A low-cost carrier or low-cost airline (also known as a no-frills, discount or budget carrier or airline or cheap flight) is an airline that generally has lower fares and fewer comforts. To make up for revenue lost in decreased ticket prices, the airline may charge for extras like food, priority boarding, seat allocating, and baggage etc.
The term originated within the airline industry referring to airlines with a lower operating cost structure than their competitors. While the term is often applied to any carrier with low ticket prices and limited services, regardless of their operating models, low-cost carriers should not be confused with regional airlines that operate short flights without service, or with full-service airlines offering some reduced fares.
In due course, some airlines have actively sought to market and advertise themselves as low-cost, budget, or discount airlines while maintaining products usually associated with traditional mainline carrier’s services which often result in increased operational complexity. Among these products which tend to increase complexity and reduce efficiency are: preferred or assigned seating, catering other items rather than basic beverages, differentiated premium cabins, satellite or ground based wifi internet, and in-flight audio video entertainment.
Low-cost airline principles
Low-cost airlines all differ in their service offerings but by definition feature some or most of the following principles:
- Standardized fleet (lower training, maintenance costs; purchasing aircraft in bulk)
- Remove non-essential features (non-reclining seats, no frequent flyer schemes)
- Use of secondary airports (lower landing fees, marketing support)
- Rapid turnaround (less time on the ground, more flights per day)
- Online ticket sales (no call centres or agents)
- Online check-in (fewer check-in desks)
- Impose baggage charges (fewer bags mean faster loading of aircraft and allow for extra revenue for checked bags)
- Do not use jet-ways (avoiding extra airport charges)
- Have staff do multiple jobs (cabin crew also check tickets at the gate, clean aircraft)
- Hedge fuel costs (buying fuel in advance when it is cheaper)
- Charge for all services (including on-board services, reserved seating, and extra baggage)
- Do not use reserved seating (which slows down the loading of the aircraft)
- Charge for checked bags (which slows down loading of the aircraft)
- Charge for last minute baggage check-in (which slows down loading of the aircraft)
- Fly point to point (passenger transfers to other flights are not accommodated)
- Keep aircraft on the ground for very short time (lower airport charges)
- Carry very little extra fuel (reducing the weight of the aircraft)
- Have the plane outfitted with cost-cutting modifications as winglets
- Route planning before aircraft arrives at airport (saving time on the ground)
Most low-cost carriers operate aircraft configured with a single passenger class, and most operate just a single type of aircraft.
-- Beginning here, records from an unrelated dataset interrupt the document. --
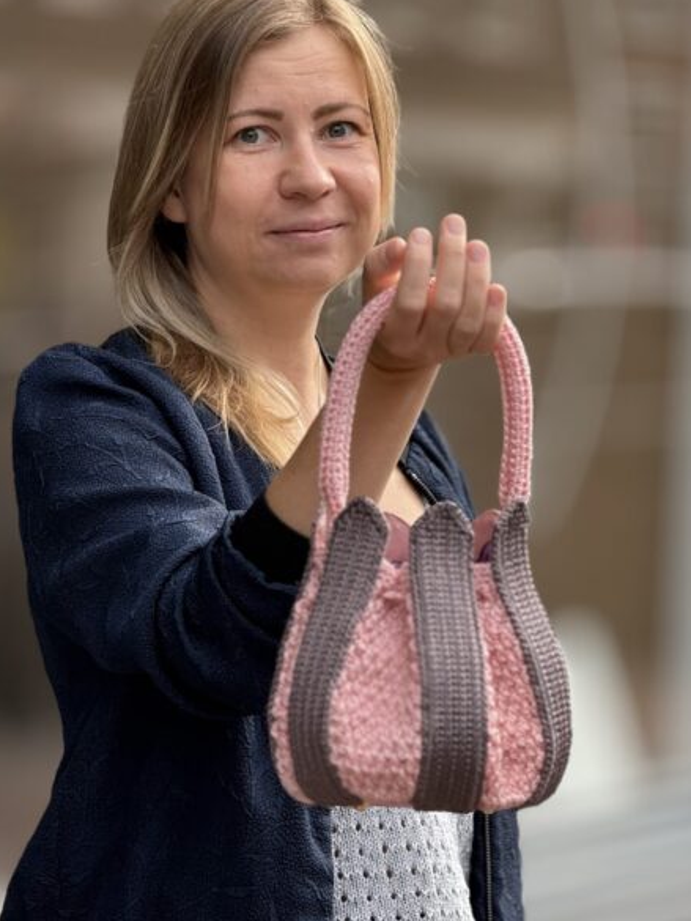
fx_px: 4363
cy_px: 595
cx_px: 392
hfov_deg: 9.1
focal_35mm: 164
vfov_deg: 12.0
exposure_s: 1/164
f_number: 2.8
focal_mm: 15.66
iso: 50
In the past, low-cost carriers tended to operate older aircraft purchased second-hand, such as the McDonnell Douglas DC-9 and older models of the Boeing 737. Since 2000, fleets generally consist of newer, more fuel efficient aircraft, commonly the Airbus A320 or Boeing 737 families. These are extremely efficient aircraft in terms of fuel, training, maintenance and crew costs per passenger.
In 2013, ch-aviation published a study about the fleet strategy of low-cost carriers. They summarized that major LCCs that order aircraft in large numbers get huge discounts and due to this they sell their aircraft just a few years after delivery at a very high price. That saves a lot in operative costs.
Aircraft often operate with a minimum set of optional equipment, further reducing costs of acquisition and maintenance, as well as keeping the weight of the aircraft lower and thus saving fuel. Ryanair seats do not recline and do not have rear pockets, to reduce cleaning and maintenance costs. Others have no window shades. Pilot conveniences may be excluded such as ACARS. Often, no in-flight entertainment systems are made available, though many US low-cost carriers do offer satellite television or radio in-flight. It is also becoming a popular approach to install LCD monitors onto the aircraft and broadcast commercials on them, coupled with the traditional route – altitude – speed information. Most do not offer reserved seating, hoping to encourage passengers to board early and quickly, thus decreasing turnaround times. Some allow priority boarding for an extra fee in lieu of reserved seating, and some also allow only the emergency exit rows to be reserved, again at an extra cost. The emergency exit seats have longer leg room.